En fosse, Thomas Guggeis dirige son premier Parsifal et ne convainc guère, en particulier lors de Préludes des actes I et III, à l’agogique incohérente. Une direction rapide au chronomètre mais surtout survolée, qui trébuche de temps à autre sur des césures bizarres, voire gère mal ses dynamiques, en commençant ses progressions en général trop fort. Un résultat éventuellement prometteur pour un jeune « Erster Kapellmeister » dans un théâtre allemand de seconde zone, mais plus difficile à admettre de la part d’un « Generalmusikdirektor » à la tête de l’un des meilleurs orchestres de théâtre outre-Rhin : ce Frankfurter Opern- und Museumsorchester qui pouvait se montrer enchanteur quand il était dirigé par Sebastian Weigle, son directeur musical précédent, mais qui ici l’est moins, tout en gardant encore, heureusement, quelques belles qualités instrumentales.

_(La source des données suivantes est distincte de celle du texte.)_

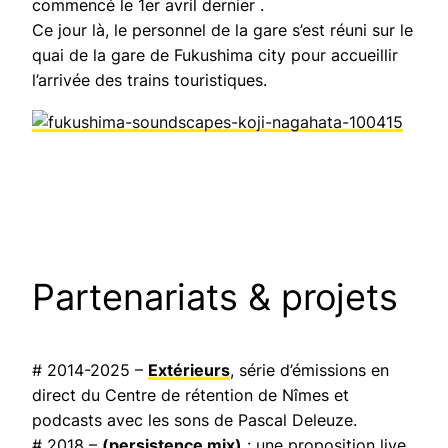
commencé le 1er avril dernier .
Ce jour là, le personnel de la gare s’est réuni sur le
quai de la gare de Fukushima city pour accueillir
l’arrivée des trains touristiques.
Partenariats & projets
# 2014-2025 –
Extérieurs
, série d’émissions en
direct du Centre de rétention de Nîmes et
podcasts avec les sons de Pascal Deleuze.
# 2018 –
(persistence mix)
: une proposition live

Subsiste l’excellent niveau d’une troupe richement dotée. Somptueux Gurnemanz d’Andreas Bauer Kanabas ; attachant Amfortas, à la forte projection émotionnelle, de Nicholas Brownlee ; parfait Titurel, noble et pas décati, d’Alfred Reiter ; séduisant Klingsor d’Iain MacNeil, physiquement presque un double de Parsifal, à la voix dans l’absolu trop belle et claire pour le rôle. Du côté tessitures graves masculines, donc, tout le monde est remarquable. Seuls chanteurs invités, Parsifal et Kundry sont plus atypiques, mais non moins intéressants. Hier encore distribué régulièrement en Idomeneo chez Mozart, l’Américain Ian Koziara paraît en pleine mutation, avec une voix claire qui franchit bien l’orchestre et une belle endurance. Son physique de héros blond diaphane, un peu ébahi, convient idéalement au rôle. Sa compatriote Jennifer Holloway lui est bien assortie : une Kundry soprano, à l’aise dans l’aigu, diseuse raffinée et bonne actrice, qui met en œuvre tout son potentiel de séduction au II. Moins un archétype fatal, faute de raucité tragique, que simplement une très belle et directe incarnation féminine, avec laquelle Amfortas s’éclipse d’ailleurs à la fin, bras dessus, bras dessous, en abandonnant Parsifal, qui reste songeur dans sa communauté étrange, à sabler le mousseux.